== Text segment ==
Efforts to Re-Forest Greece in the Midst of Continuing Fires

ATHENS – Greece saw over 130,000 hectares of land burned by wildfires in 2021, nearly ten times the size of affected areas in the three years prior, and significantly larger than the average area burnt in the previous decade, according to a report by Statista.

Part of the ‘Plant a Tree in Greece’ project, members and supporters of The Hellenic Initiative (THI) and Greece-based non-profit We4All gathered at Ymittos Mount on July 12 to water a portion of 2,000 plants and trees planted earlier this year to combat the ravaging wildfires of last summer.

“It’s a really important part for people to realize that you don’t just plant a tree and it takes root by itself,” said THI Director of Community Development, Artemis Kohas. “There are people out there weekly watering and weeding the trees, making sure that the initial investment is seen through to the end and that’s what we were doing today.”

== Questions ==
a) Using the article on re-foresting Greece, decide whether each statement agrees with it, answering yes or no and quoting the words that settle it: (i) More than 130,000 hectares of land in Greece burned in wildfires in 2021. (ii) The group met at Ymittos Mount in June. (iii) Artemis Kohas is the THI Director of Community Development.
b) Write out everything in the article on re-foresting Greece from "Efforts to Re-Forest" down to "report by Statista.".

== Extracted records ==

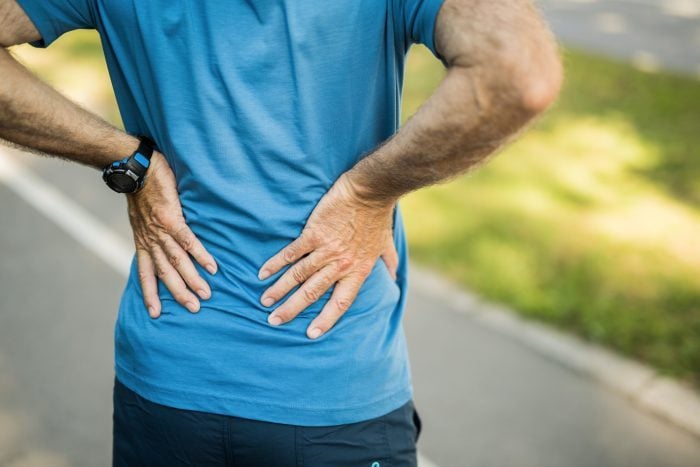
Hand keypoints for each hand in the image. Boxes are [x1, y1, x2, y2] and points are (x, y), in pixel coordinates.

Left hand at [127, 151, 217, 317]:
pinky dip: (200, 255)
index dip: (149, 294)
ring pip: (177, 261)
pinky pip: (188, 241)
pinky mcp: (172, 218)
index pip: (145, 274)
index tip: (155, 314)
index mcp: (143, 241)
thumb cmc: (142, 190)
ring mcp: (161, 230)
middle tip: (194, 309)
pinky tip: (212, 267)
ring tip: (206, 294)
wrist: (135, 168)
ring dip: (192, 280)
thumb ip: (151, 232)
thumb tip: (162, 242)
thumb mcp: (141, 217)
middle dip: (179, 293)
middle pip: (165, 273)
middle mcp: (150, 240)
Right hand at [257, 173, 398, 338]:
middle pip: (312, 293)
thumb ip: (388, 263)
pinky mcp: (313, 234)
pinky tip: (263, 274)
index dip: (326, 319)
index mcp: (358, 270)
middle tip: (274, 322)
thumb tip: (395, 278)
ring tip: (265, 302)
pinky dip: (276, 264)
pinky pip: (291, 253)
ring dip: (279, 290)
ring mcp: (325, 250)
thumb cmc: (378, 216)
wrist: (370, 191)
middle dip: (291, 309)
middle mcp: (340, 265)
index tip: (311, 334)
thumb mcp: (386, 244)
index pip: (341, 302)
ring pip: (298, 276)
==
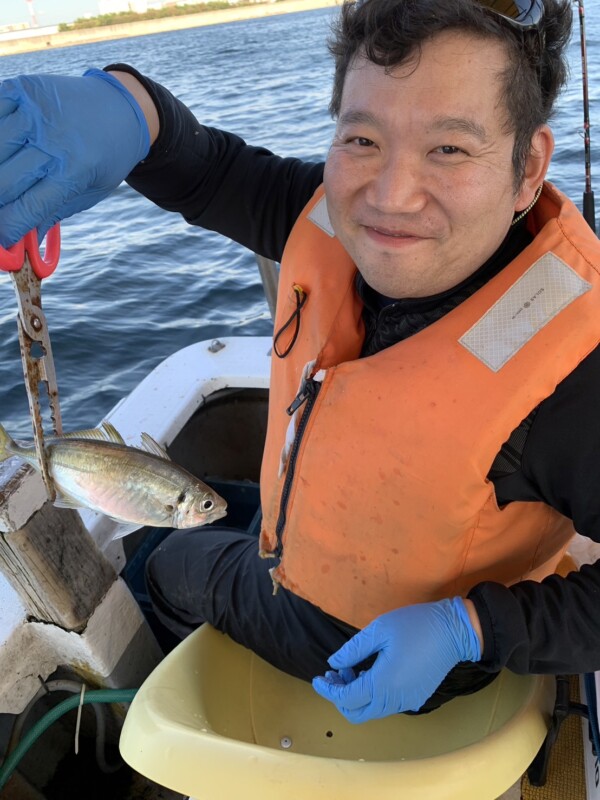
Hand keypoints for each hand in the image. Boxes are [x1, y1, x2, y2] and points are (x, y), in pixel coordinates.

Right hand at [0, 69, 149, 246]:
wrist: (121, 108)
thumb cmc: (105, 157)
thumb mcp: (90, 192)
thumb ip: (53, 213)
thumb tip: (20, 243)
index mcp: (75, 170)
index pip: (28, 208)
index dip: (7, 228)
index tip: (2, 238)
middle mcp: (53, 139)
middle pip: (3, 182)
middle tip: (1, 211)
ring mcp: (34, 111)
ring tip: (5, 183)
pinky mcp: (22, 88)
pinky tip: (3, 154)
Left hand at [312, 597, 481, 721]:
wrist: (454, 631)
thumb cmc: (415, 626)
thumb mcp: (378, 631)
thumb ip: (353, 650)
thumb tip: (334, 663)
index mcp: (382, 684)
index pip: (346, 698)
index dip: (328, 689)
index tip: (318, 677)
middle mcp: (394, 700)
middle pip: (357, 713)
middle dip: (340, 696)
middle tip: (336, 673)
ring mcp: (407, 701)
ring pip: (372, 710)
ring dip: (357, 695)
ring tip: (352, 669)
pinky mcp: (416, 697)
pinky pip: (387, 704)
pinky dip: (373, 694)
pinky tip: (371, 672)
---
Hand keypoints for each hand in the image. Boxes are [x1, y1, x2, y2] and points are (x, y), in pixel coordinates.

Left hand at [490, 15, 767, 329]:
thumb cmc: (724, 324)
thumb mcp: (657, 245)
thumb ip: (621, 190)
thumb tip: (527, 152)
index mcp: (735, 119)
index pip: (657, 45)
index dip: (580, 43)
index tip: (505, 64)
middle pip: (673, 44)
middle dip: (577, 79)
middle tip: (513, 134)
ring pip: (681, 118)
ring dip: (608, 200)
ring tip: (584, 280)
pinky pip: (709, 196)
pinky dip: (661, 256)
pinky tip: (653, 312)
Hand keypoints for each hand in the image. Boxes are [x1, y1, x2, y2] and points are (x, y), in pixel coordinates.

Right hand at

== Replies ==
a)
(i) Yes: "Greece saw over 130,000 hectares of land burned by wildfires in 2021"
(ii) No: "gathered at Ymittos Mount on July 12"
(iii) Yes: "THI Director of Community Development, Artemis Kohas"

b)
Efforts to Re-Forest Greece in the Midst of Continuing Fires

ATHENS – Greece saw over 130,000 hectares of land burned by wildfires in 2021, nearly ten times the size of affected areas in the three years prior, and significantly larger than the average area burnt in the previous decade, according to a report by Statista.